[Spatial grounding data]
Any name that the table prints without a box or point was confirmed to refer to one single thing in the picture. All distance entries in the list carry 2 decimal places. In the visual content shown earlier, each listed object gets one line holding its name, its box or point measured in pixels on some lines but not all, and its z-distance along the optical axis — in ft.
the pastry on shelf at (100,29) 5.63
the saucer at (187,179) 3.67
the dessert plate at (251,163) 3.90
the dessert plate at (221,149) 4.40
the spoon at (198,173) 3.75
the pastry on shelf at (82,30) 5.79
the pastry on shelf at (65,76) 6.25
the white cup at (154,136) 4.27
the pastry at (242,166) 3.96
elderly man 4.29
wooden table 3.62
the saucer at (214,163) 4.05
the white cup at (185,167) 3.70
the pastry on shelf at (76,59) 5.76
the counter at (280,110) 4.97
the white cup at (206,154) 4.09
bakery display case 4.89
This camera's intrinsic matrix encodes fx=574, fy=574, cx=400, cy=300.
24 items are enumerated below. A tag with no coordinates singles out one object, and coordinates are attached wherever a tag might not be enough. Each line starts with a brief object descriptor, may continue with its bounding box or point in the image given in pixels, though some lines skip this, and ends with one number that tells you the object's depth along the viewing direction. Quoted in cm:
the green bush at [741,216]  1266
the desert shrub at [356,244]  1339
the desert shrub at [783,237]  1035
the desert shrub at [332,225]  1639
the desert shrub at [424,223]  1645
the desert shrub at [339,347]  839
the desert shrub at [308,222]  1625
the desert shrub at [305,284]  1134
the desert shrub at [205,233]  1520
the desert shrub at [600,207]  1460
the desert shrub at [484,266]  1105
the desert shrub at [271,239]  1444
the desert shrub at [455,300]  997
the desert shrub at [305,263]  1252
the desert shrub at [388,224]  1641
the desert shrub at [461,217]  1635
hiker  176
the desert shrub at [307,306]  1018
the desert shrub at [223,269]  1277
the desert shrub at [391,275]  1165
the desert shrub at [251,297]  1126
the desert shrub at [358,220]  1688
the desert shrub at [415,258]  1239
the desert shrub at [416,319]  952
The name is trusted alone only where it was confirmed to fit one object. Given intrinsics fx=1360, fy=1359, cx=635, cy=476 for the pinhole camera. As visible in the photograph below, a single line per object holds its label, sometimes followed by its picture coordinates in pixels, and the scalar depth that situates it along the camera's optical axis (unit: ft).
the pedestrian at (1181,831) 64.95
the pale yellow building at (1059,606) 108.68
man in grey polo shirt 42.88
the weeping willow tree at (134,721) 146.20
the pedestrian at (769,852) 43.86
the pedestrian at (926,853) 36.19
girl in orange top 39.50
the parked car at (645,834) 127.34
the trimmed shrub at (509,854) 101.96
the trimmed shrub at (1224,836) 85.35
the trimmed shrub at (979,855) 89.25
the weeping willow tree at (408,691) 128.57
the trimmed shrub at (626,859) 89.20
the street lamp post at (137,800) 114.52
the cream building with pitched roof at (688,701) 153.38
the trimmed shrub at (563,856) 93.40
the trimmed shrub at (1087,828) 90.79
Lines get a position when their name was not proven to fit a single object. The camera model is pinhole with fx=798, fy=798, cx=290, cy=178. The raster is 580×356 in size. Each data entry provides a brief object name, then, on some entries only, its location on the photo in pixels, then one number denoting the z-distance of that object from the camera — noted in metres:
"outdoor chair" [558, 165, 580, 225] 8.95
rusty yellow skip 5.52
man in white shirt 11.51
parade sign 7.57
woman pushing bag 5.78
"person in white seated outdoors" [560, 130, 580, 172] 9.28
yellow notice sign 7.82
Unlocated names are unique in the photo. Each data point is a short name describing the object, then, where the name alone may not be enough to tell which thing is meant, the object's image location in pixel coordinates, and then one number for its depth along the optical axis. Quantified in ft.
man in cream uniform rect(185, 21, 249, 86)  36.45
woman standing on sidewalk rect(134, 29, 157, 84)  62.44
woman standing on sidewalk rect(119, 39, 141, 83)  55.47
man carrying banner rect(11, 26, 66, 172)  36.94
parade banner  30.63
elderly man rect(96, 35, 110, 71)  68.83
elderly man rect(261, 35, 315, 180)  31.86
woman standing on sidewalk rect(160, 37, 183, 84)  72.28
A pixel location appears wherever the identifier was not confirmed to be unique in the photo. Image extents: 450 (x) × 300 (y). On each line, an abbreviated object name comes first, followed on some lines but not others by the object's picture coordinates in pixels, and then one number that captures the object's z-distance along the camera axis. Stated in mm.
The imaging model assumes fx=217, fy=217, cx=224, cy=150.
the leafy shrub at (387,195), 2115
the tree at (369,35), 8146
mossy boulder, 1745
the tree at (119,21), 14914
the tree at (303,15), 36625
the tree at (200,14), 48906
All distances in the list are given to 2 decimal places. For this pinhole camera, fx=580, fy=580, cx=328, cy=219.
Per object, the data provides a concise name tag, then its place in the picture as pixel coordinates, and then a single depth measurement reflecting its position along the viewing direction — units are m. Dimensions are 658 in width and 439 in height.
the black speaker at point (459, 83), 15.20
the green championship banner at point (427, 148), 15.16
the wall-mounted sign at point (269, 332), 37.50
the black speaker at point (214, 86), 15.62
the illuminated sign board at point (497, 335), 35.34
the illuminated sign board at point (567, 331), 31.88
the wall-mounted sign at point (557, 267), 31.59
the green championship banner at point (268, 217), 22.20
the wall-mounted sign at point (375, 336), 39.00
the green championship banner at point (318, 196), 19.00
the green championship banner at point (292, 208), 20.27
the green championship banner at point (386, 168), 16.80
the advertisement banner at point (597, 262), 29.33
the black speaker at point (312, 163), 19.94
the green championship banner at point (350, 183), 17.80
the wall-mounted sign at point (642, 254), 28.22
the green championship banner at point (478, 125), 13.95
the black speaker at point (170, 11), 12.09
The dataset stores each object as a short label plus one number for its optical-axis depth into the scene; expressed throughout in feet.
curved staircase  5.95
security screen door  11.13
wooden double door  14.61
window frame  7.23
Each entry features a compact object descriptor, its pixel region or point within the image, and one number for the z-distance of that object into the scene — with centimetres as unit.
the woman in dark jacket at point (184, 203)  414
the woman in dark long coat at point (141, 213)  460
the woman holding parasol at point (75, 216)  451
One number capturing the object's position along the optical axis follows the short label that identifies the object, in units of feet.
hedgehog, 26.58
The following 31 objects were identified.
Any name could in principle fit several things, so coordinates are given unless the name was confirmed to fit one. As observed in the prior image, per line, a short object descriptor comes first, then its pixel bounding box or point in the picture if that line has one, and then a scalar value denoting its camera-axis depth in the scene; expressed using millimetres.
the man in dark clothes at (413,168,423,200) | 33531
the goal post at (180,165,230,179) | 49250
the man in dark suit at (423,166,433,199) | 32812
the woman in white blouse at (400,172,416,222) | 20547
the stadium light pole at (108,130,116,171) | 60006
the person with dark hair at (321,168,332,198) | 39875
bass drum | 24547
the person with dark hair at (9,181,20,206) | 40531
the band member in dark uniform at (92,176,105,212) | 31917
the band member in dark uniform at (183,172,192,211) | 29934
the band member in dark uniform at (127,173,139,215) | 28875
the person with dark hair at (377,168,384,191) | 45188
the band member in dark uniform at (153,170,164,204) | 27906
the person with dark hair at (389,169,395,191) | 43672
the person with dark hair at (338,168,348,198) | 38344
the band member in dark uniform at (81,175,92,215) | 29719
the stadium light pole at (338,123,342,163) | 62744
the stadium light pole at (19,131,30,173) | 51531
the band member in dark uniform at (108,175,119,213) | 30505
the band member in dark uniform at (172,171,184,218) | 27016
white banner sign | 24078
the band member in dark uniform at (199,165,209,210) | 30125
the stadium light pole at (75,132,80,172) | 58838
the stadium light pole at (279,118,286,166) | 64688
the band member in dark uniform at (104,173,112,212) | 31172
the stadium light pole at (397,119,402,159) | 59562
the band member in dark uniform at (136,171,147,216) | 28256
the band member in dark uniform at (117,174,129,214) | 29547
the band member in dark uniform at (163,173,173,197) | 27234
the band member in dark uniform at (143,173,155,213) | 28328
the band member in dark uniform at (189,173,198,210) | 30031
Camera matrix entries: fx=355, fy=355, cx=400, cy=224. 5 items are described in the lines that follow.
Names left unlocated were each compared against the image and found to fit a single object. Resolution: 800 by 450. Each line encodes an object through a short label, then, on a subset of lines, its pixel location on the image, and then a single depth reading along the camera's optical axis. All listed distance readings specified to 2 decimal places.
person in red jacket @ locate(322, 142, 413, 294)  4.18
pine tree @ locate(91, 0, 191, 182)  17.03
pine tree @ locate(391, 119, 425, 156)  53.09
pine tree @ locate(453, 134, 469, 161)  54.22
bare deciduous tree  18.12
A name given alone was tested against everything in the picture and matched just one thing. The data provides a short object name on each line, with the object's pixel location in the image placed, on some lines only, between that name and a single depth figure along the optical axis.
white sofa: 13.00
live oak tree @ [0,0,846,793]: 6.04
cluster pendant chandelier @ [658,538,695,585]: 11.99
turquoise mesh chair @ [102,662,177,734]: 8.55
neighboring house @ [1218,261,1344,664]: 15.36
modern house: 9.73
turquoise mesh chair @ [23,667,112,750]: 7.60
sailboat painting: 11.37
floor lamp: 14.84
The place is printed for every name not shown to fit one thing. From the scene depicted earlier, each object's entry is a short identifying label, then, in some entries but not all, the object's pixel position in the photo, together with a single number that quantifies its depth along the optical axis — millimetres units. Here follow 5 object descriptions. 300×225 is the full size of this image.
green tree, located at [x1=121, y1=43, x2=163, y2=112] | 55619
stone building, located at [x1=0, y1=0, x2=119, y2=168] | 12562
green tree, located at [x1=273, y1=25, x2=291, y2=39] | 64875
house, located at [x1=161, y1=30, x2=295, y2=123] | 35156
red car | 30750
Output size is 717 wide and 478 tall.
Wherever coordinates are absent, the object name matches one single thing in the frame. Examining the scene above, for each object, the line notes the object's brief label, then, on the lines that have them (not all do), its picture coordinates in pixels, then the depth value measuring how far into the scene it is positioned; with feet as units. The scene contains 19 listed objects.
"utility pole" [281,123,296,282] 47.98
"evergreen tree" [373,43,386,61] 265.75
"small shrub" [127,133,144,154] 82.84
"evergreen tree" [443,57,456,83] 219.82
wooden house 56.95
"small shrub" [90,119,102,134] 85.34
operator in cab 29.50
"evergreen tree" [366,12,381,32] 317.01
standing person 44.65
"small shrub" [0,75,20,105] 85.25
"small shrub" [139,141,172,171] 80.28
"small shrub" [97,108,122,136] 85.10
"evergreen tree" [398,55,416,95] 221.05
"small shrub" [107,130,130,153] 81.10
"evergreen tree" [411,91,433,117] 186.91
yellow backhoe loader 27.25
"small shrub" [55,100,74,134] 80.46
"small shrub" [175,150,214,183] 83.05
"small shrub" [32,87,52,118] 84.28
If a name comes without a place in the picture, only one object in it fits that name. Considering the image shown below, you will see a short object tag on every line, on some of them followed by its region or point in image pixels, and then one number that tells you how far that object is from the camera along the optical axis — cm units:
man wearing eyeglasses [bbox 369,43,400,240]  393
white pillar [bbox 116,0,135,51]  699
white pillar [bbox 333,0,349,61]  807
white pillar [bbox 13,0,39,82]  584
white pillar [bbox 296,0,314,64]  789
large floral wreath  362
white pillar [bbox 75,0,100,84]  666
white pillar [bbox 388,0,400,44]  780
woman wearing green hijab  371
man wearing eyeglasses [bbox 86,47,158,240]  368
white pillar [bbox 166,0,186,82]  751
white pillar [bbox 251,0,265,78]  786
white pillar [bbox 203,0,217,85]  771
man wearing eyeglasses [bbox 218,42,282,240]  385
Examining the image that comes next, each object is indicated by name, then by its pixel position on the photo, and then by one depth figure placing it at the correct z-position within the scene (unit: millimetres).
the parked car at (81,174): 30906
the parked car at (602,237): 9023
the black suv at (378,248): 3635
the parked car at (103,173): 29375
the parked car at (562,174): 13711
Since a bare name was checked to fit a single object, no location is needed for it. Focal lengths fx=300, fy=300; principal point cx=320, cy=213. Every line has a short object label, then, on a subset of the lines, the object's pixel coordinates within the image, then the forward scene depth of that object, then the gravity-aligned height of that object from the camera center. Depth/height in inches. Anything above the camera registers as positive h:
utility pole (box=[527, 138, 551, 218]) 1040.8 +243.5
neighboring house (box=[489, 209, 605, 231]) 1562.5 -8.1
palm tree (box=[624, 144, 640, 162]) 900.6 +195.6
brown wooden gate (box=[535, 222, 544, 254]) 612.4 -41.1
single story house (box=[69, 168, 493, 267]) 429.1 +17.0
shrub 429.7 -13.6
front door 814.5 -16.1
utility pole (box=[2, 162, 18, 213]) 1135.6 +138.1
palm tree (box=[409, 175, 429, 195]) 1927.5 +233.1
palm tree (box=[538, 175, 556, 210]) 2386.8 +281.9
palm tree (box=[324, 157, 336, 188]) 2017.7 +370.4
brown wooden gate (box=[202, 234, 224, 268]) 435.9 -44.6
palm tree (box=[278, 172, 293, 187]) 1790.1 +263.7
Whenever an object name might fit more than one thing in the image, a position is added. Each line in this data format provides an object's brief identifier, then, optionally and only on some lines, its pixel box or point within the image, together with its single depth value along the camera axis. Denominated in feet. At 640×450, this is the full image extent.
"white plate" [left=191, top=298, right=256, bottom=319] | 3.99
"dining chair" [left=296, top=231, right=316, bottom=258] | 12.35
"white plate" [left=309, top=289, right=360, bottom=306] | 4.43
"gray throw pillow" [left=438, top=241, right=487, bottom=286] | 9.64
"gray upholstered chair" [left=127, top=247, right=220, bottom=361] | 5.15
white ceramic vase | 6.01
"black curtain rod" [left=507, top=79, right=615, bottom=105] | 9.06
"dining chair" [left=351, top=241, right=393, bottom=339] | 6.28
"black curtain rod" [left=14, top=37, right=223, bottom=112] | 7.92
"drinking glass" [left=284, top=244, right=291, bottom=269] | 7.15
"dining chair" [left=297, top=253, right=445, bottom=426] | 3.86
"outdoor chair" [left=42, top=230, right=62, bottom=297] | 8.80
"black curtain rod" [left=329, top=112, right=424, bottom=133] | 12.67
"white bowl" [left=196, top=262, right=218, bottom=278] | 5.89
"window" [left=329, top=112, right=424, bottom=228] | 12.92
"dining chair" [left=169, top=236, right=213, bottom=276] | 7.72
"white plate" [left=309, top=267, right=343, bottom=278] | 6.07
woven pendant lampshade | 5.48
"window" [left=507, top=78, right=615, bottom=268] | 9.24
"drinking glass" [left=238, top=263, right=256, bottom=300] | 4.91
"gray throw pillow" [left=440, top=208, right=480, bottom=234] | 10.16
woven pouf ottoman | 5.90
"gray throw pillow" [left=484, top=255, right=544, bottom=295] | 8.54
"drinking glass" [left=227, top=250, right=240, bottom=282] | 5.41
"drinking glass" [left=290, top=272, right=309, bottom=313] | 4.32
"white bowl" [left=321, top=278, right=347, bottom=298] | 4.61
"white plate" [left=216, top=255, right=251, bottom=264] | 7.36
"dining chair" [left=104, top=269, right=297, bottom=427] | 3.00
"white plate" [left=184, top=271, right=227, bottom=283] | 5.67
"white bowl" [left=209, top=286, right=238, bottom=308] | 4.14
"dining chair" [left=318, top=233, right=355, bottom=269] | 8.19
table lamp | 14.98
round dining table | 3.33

Work to complete -
Only the lines from the beginning of the data above through the line containing "the pastry at (242,166) 3.96" should be repeated, exactly as they appear.

Task result -
Any name that the table prints without a box or point was confirmed to refer to one single thing in the picture. All distance entries in the list carry 2 decimal places. In the visual content shown earlier, each listed object gets one line holding its name, its box or point measured in pixels on some lines but not all, and its z-distance along the optical axis — in ft.
the pastry on shelf at (100,29) 5.63
the saucer at (187,179) 3.67
the dessert plate at (251,163) 3.90
the dessert plate at (221,149) 4.40
the spoon at (198,173) 3.75
the pastry on shelf at (82,30) 5.79
the pastry on shelf at (65,76) 6.25
the white cup at (154,136) 4.27
the pastry at (242,166) 3.96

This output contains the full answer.